──────── Artigo ────────

As promessas vazias de Trump de encerrar esses conflitos, agora reeleito, carecem de qualquer fundamentação sólida e suscitam sérias preocupações na comunidade internacional. Sua abordagem, historicamente baseada em negociações personalistas, ameaças veladas e demonstrações de força bruta, ignora a complexidade das relações internacionais, a importância do multilateralismo na construção da paz e a necessidade de se abordar as causas profundas dos conflitos. A verdadeira paz não se alcança pela imposição da vontade de uma única nação, mas pelo diálogo respeitoso, pela busca paciente de consensos, pelo compromisso inabalável com o direito internacional e pela promoção da justiça social e do desenvolvimento sustentável em todas as nações.

────────

◆ Tarefa proposta a: Reproduza sem alterações as linhas dos dados, começando pela que contém "collectors: F. Svestka" e parando depois da que contém "family: Asteraceae", com as duas incluídas.
O artigo e as linhas de dados têm origens diferentes.

──────── Dados fornecidos ────────

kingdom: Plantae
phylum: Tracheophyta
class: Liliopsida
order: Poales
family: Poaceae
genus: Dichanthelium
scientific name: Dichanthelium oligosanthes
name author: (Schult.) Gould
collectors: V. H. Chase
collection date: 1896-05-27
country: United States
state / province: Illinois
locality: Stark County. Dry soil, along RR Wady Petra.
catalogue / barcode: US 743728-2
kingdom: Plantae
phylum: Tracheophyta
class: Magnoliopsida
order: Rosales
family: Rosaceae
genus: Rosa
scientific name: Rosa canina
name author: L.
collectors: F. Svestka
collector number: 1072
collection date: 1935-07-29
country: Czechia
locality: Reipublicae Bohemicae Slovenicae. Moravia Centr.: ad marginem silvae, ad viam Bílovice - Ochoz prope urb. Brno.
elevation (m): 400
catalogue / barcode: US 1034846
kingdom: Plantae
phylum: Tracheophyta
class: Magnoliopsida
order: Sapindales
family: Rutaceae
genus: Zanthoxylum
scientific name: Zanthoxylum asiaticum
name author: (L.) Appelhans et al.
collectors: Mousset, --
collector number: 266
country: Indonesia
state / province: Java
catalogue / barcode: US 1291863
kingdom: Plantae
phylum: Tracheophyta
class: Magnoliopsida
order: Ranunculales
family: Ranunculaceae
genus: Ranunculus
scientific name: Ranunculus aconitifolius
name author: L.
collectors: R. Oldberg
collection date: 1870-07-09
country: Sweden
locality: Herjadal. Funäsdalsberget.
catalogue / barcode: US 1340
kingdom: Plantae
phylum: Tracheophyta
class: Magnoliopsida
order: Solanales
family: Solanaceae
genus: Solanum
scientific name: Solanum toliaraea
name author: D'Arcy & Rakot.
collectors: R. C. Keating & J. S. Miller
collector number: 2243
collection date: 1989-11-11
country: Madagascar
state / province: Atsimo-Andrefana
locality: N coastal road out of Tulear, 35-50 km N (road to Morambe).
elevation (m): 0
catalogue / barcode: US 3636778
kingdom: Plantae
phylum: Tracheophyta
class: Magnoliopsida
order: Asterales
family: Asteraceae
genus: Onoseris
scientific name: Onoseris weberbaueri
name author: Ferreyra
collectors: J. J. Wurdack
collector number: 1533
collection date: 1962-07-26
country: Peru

────────

◆ Tarefa proposta b: No artigo, reescreva o trecho que começa nas palavras "As promessas vazias" e termina nas palavras "todas as nações.", trocando "diálogo" por "entendimento".

◆ Resultado a:
collectors: F. Svestka
collector number: 1072
collection date: 1935-07-29
country: Czechia
locality: Reipublicae Bohemicae Slovenicae. Moravia Centr.: ad marginem silvae, ad viam Bílovice - Ochoz prope urb. Brno.
elevation (m): 400
catalogue / barcode: US 1034846
kingdom: Plantae
phylum: Tracheophyta
class: Magnoliopsida
order: Sapindales
family: Rutaceae
genus: Zanthoxylum
scientific name: Zanthoxylum asiaticum
name author: (L.) Appelhans et al.
collectors: Mousset, --
collector number: 266
country: Indonesia
state / province: Java
catalogue / barcode: US 1291863
kingdom: Plantae
phylum: Tracheophyta
class: Magnoliopsida
order: Ranunculales
family: Ranunculaceae
genus: Ranunculus
scientific name: Ranunculus aconitifolius
name author: L.
collectors: R. Oldberg
collection date: 1870-07-09
country: Sweden
locality: Herjadal. Funäsdalsberget.
catalogue / barcode: US 1340
kingdom: Plantae
phylum: Tracheophyta
class: Magnoliopsida
order: Solanales
family: Solanaceae
genus: Solanum
scientific name: Solanum toliaraea
name author: D'Arcy & Rakot.
collectors: R. C. Keating & J. S. Miller
collector number: 2243
collection date: 1989-11-11
country: Madagascar
state / province: Atsimo-Andrefana
locality: N coastal road out of Tulear, 35-50 km N (road to Morambe).
elevation (m): 0
catalogue / barcode: US 3636778
kingdom: Plantae
phylum: Tracheophyta
class: Magnoliopsida
order: Asterales
family: Asteraceae

◆ Resultado b:
As promessas vazias de Trump de encerrar esses conflitos, agora reeleito, carecem de qualquer fundamentação sólida e suscitam sérias preocupações na comunidade internacional. Sua abordagem, historicamente baseada em negociações personalistas, ameaças veladas e demonstrações de força bruta, ignora a complexidade das relações internacionais, a importância do multilateralismo na construção da paz e a necessidade de se abordar as causas profundas dos conflitos. A verdadeira paz não se alcança pela imposição da vontade de uma única nação, mas pelo entendimento respeitoso, pela busca paciente de consensos, pelo compromisso inabalável com o direito internacional e pela promoção da justiça social e do desenvolvimento sustentável em todas as nações.